Practising what he preaches

This article is more than 15 years old
He's been labelled Britain's most successful headteacher after turning around 'the worst school in the country'. What is William Atkinson's magic formula?

Queen Victoria said Gladstone addressed her as though she were a public meeting. Heaven knows what she would have made of Sir William Atkinson, head of Phoenix high school, west London, who addresses you in the manner of a revivalist preacher. It is not what he says - he never mentions the Lord and his sentiments are mostly unobjectionable, even banal - but the shuddering emphasis he puts on almost every third word and the mesmerically lilting delivery. He booms at me from behind a desk, making expansive hand gestures, while I sit in front of him at a slightly lower level.
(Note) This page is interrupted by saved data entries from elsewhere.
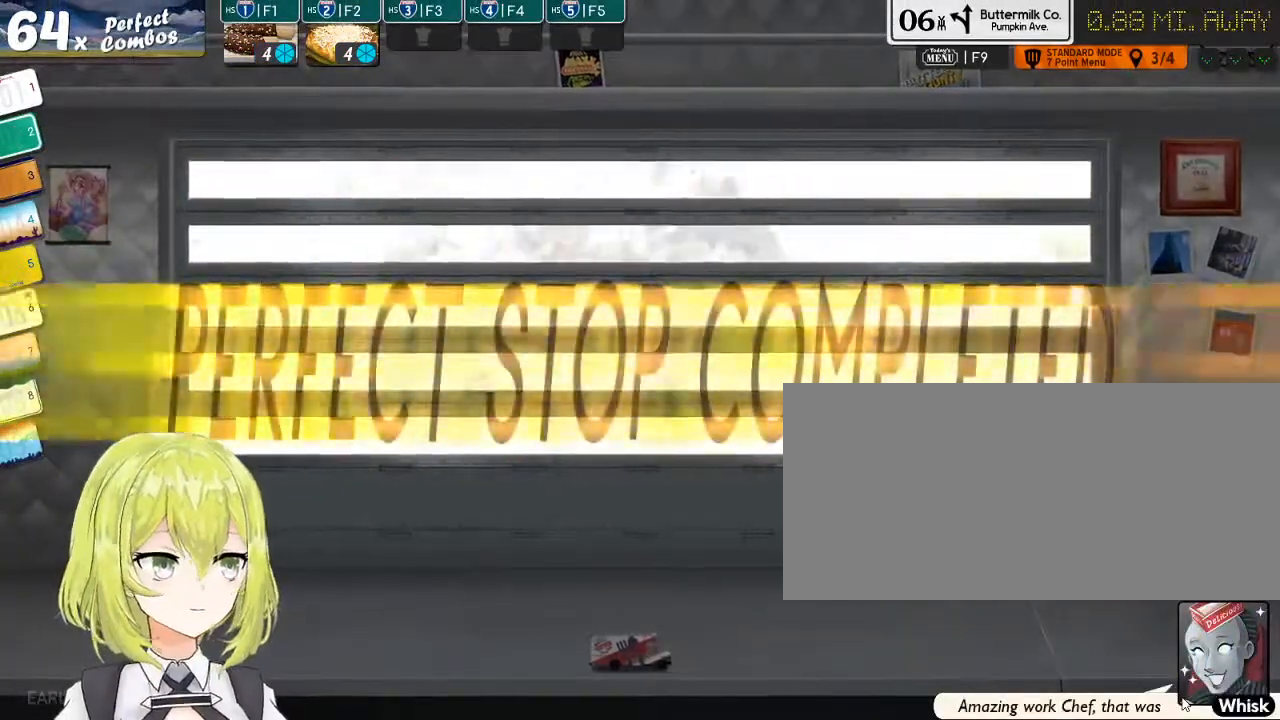
{"keys": [], "events": []}
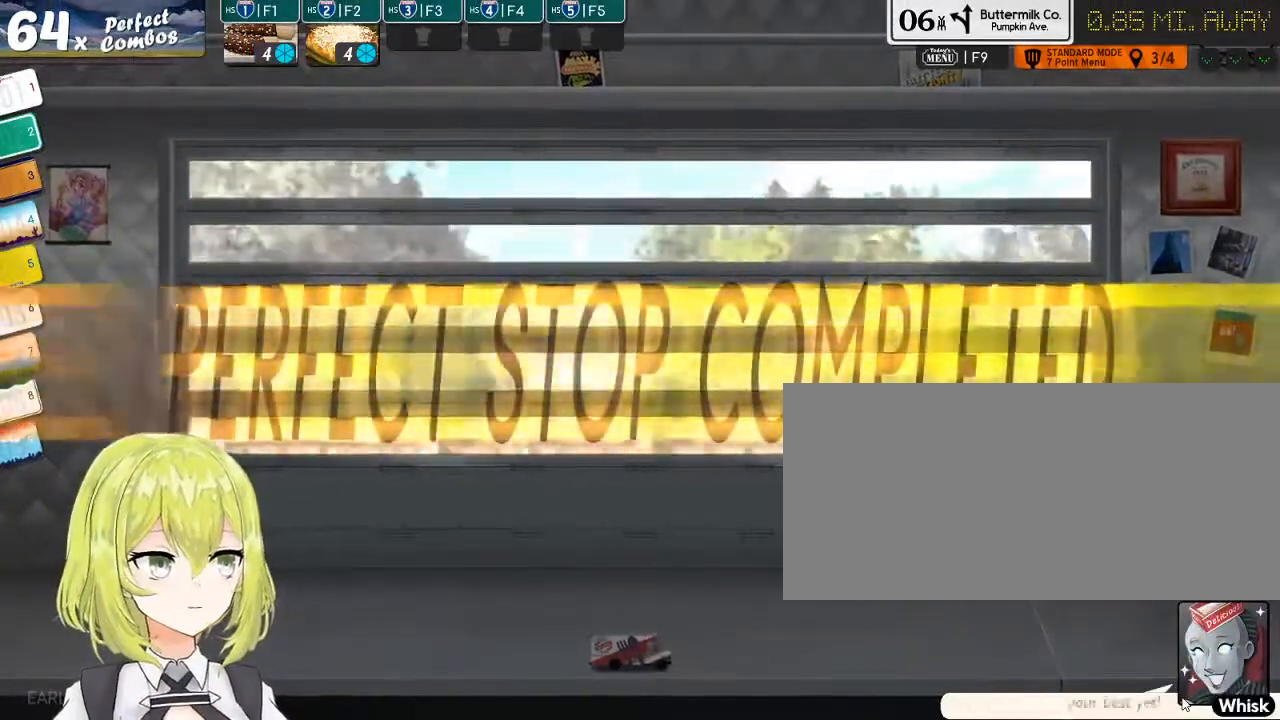
{"keys": [], "events": []}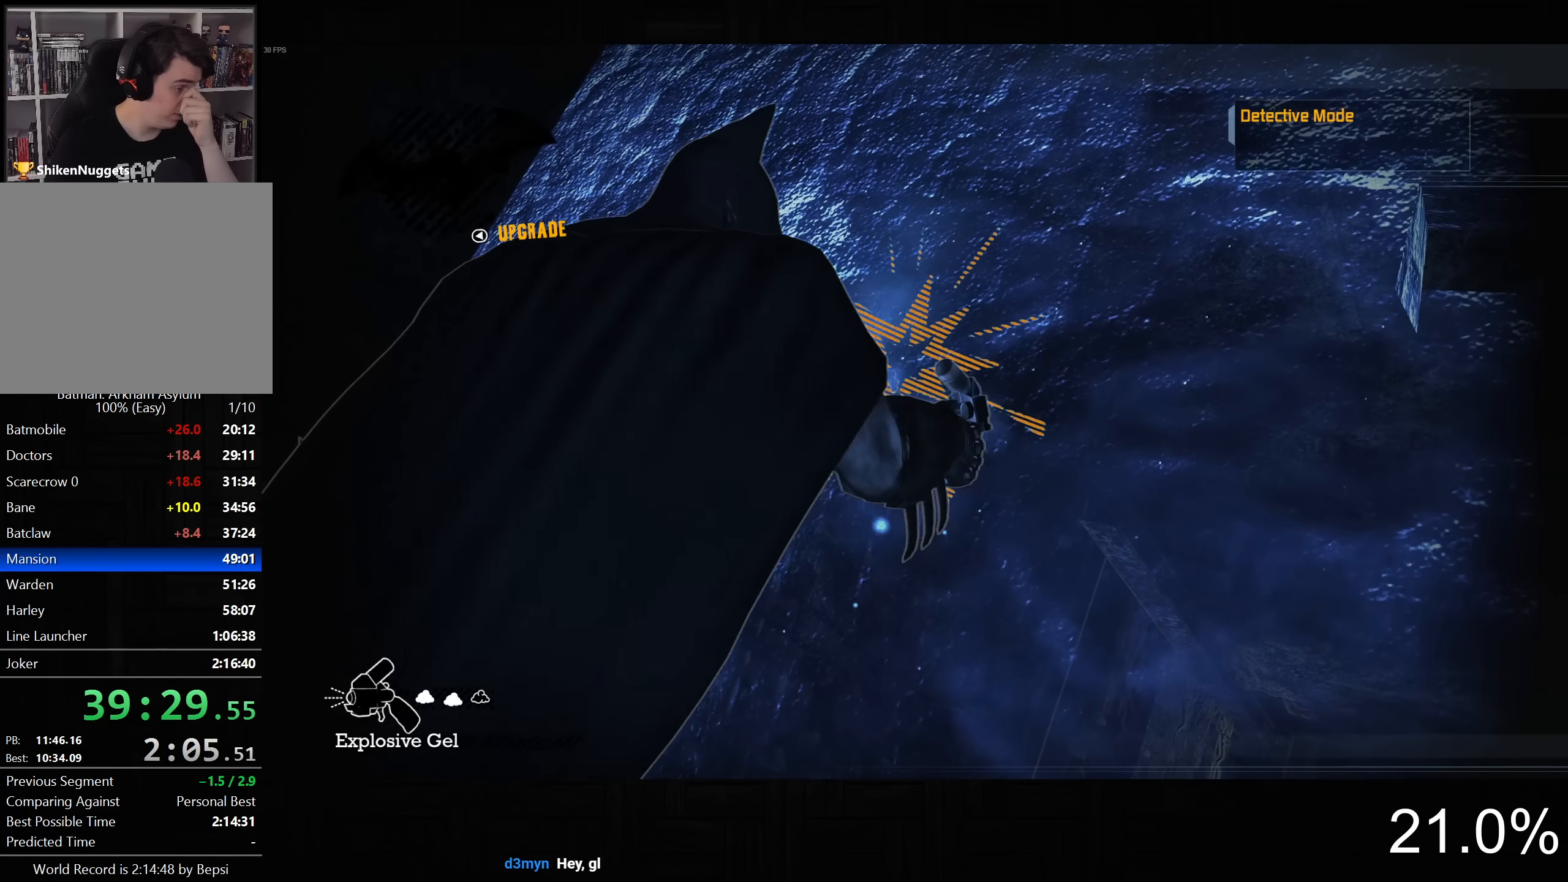
Gameplay with a controller (PlayStation layout); each line is a JSON object with the inputs held at the frame after it. "button_events" lists button changes between this image and that frame as [ms after this image, input, new state], when the widget could be followed in between (sticks are given only as held states).
{"buttons": [], "left_stick": "center", "right_stick": "center", "button_events": []}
No wonder Atkinson is widely rated as the country's most successful headteacher. If he told you to run the width of greater London and get back before afternoon break, you'd probably do it. "A formidable force, which will brook no denial," is how Tim Brighouse, the former London schools commissioner, describes him.

Phoenix, which serves the grimly deprived White City estate in west London, was rated by Ofsted last year as "a remarkable school", which "continues to transform the life chances of both students and their families". About two-thirds of the pupils have learning difficulties or disabilities, a tenth are refugees or asylum seekers, and about half speak English as an additional language. The area is the seventh poorest in England.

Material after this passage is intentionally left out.